▶ Instructions to follow
When you repeat the entries, reproduce each line exactly and omit every picture.

▶ Records supplied

'''

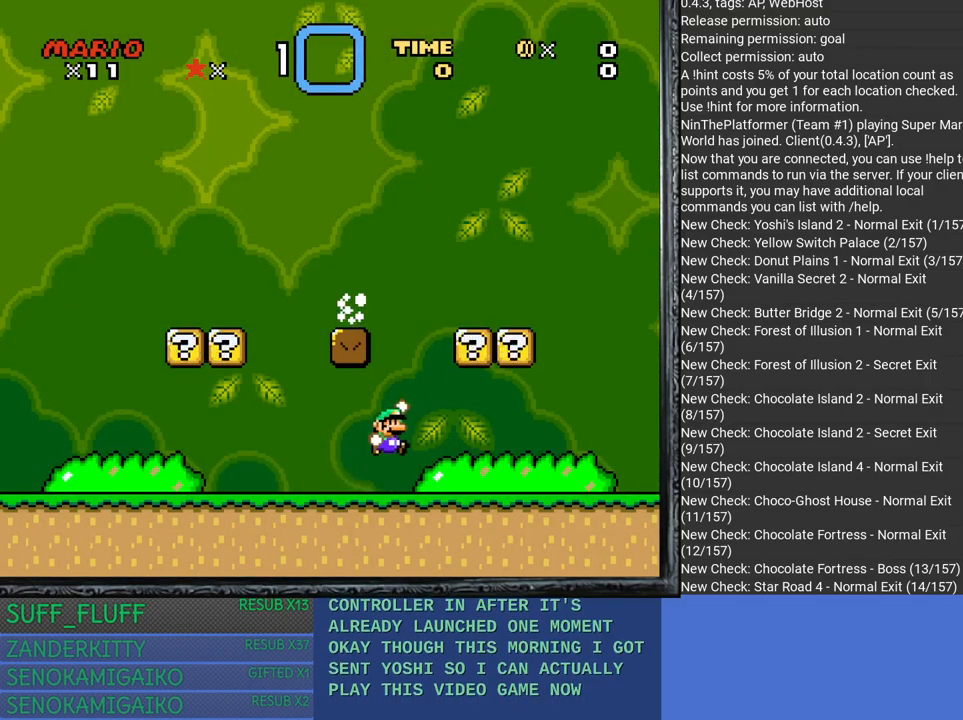
{"buttons": ["CROSS"], "left_stick": "left", "right_stick": "center", "events": [[250, "left_stick", "up-left"], [483, "left_stick", "left"]]}
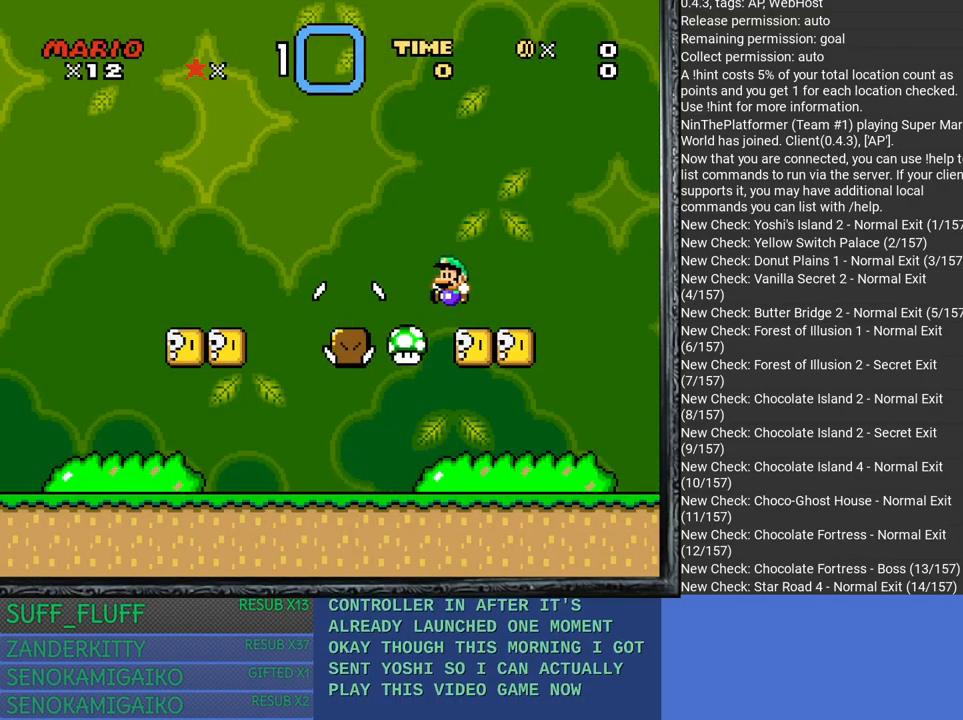
{"buttons": [], "left_stick": "right", "right_stick": "center", "events": [[133, "left_stick", "center"], [167, "CROSS", "up"], [217, "left_stick", "right"]]}
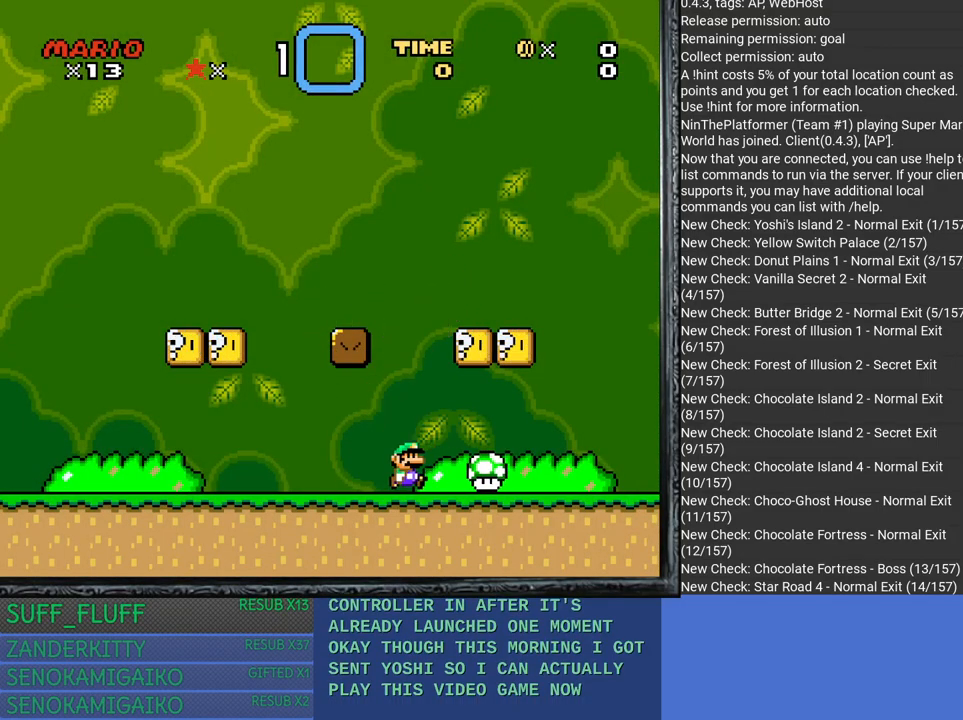
{"buttons": ["SQUARE"], "left_stick": "right", "right_stick": "center", "events": [[167, "SQUARE", "down"]]}
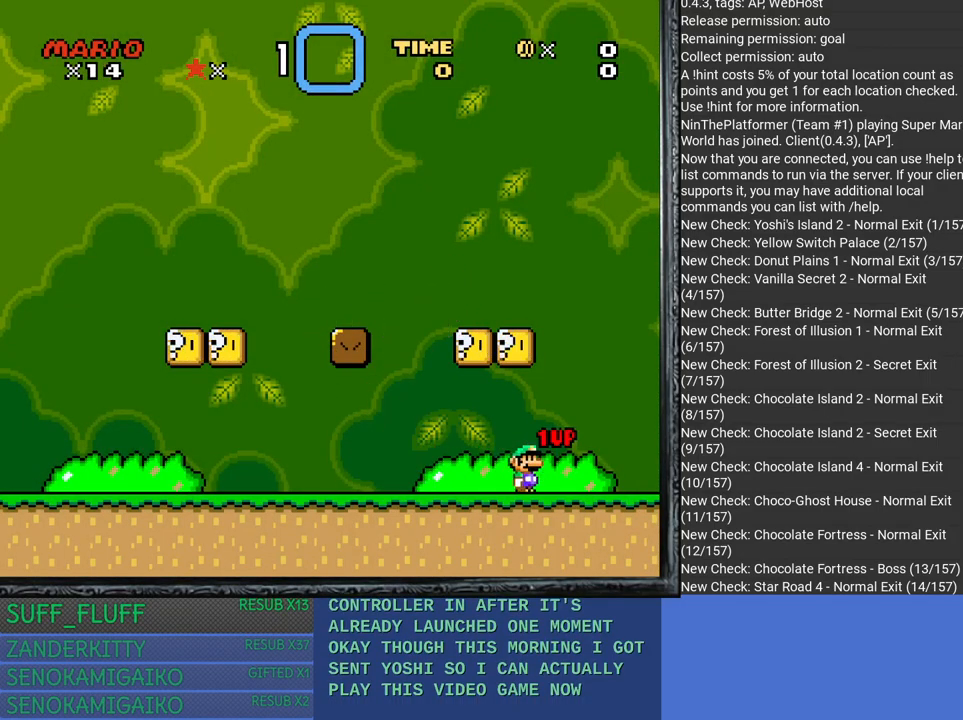
{"buttons": [], "left_stick": "center", "right_stick": "center", "events": [[17, "SQUARE", "up"], [33, "left_stick", "up-left"], [150, "left_stick", "left"], [383, "left_stick", "center"]]}
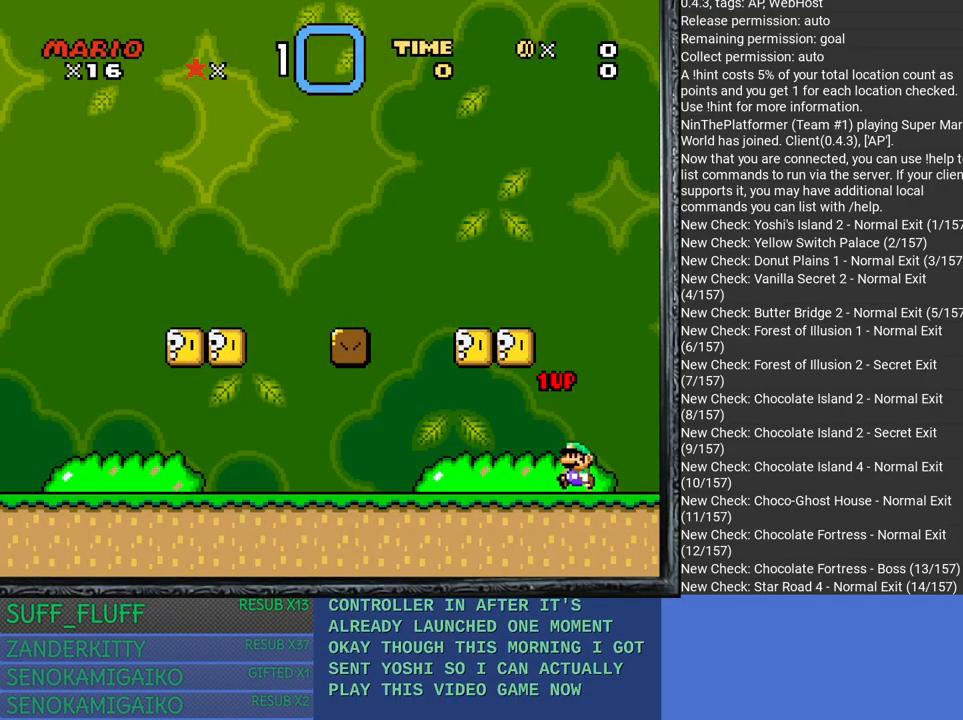
{"buttons": [], "left_stick": "left", "right_stick": "center", "events": [[250, "left_stick", "left"]]}
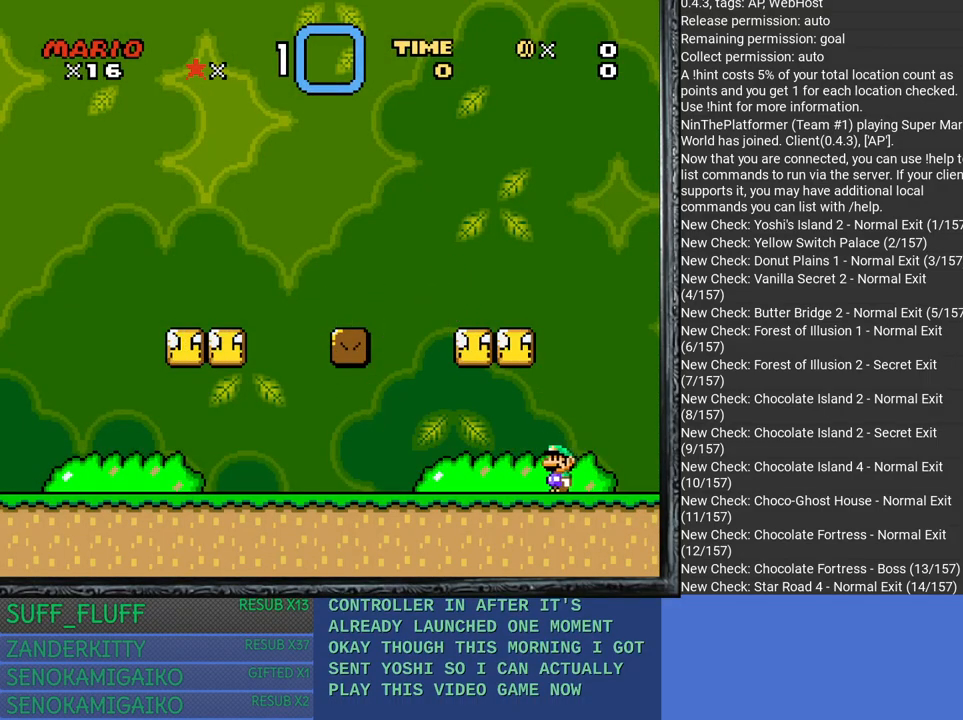
{"buttons": ["CROSS"], "left_stick": "center", "right_stick": "center", "events": [[83, "left_stick", "center"], [233, "left_stick", "right"], [350, "left_stick", "center"], [367, "CROSS", "down"]]}
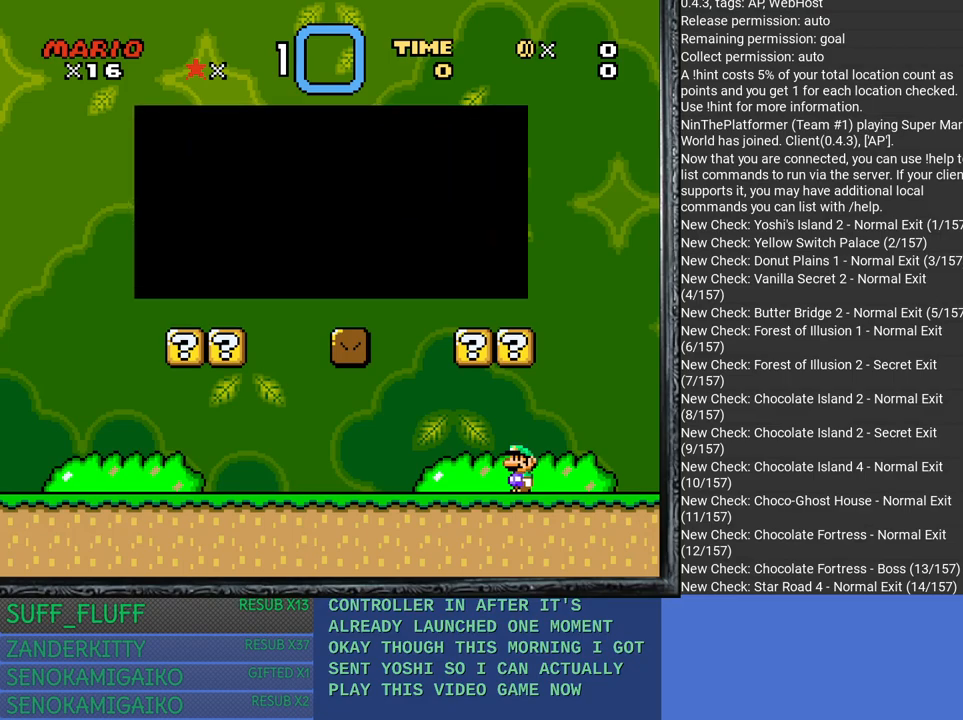
{"buttons": [], "left_stick": "center", "right_stick": "center", "events": [[50, "CROSS", "up"]]}
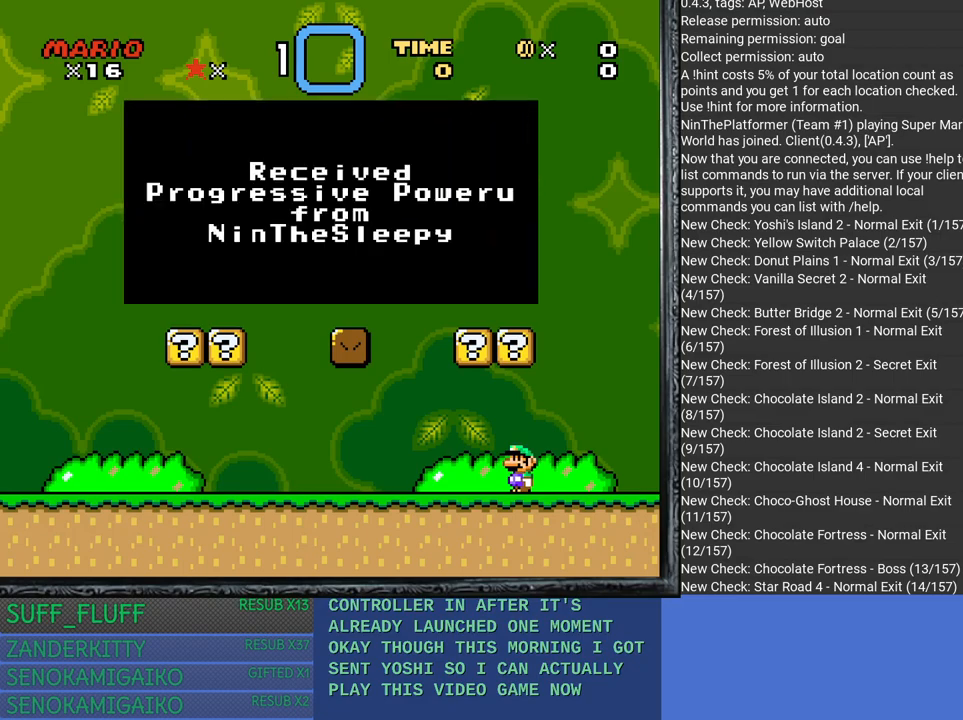
{"buttons": [], "left_stick": "center", "right_stick": "center", "events": []}
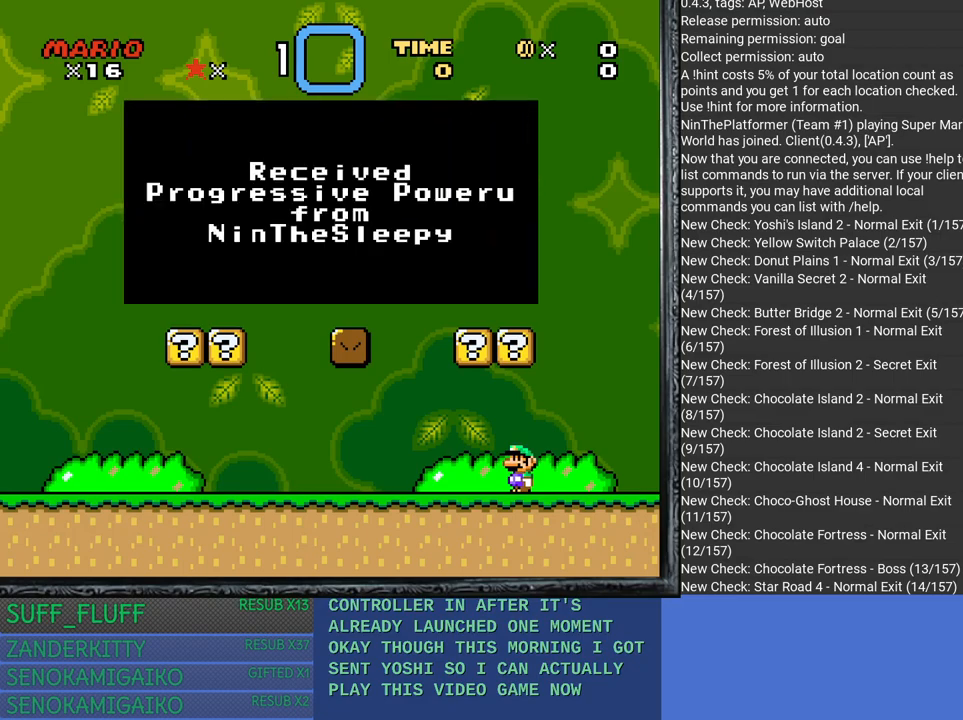
{"buttons": [], "left_stick": "center", "right_stick": "center", "events": [[183, "CROSS", "down"], [367, "CROSS", "up"]]}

'''

▶ Written answer
{"buttons": ["CROSS"], "left_stick": "left", "right_stick": "center", "events": [[250, "left_stick", "up-left"], [483, "left_stick", "left"]]}
{"buttons": [], "left_stick": "right", "right_stick": "center", "events": [[133, "left_stick", "center"], [167, "CROSS", "up"], [217, "left_stick", "right"]]}
{"buttons": ["SQUARE"], "left_stick": "right", "right_stick": "center", "events": [[167, "SQUARE", "down"]]}
{"buttons": [], "left_stick": "center", "right_stick": "center", "events": [[17, "SQUARE", "up"], [33, "left_stick", "up-left"], [150, "left_stick", "left"], [383, "left_stick", "center"]]}
{"buttons": [], "left_stick": "left", "right_stick": "center", "events": [[250, "left_stick", "left"]]}
{"buttons": ["CROSS"], "left_stick": "center", "right_stick": "center", "events": [[83, "left_stick", "center"], [233, "left_stick", "right"], [350, "left_stick", "center"], [367, "CROSS", "down"]]}
{"buttons": [], "left_stick": "center", "right_stick": "center", "events": [[50, "CROSS", "up"]]}
{"buttons": [], "left_stick": "center", "right_stick": "center", "events": []}
{"buttons": [], "left_stick": "center", "right_stick": "center", "events": [[183, "CROSS", "down"], [367, "CROSS", "up"]]}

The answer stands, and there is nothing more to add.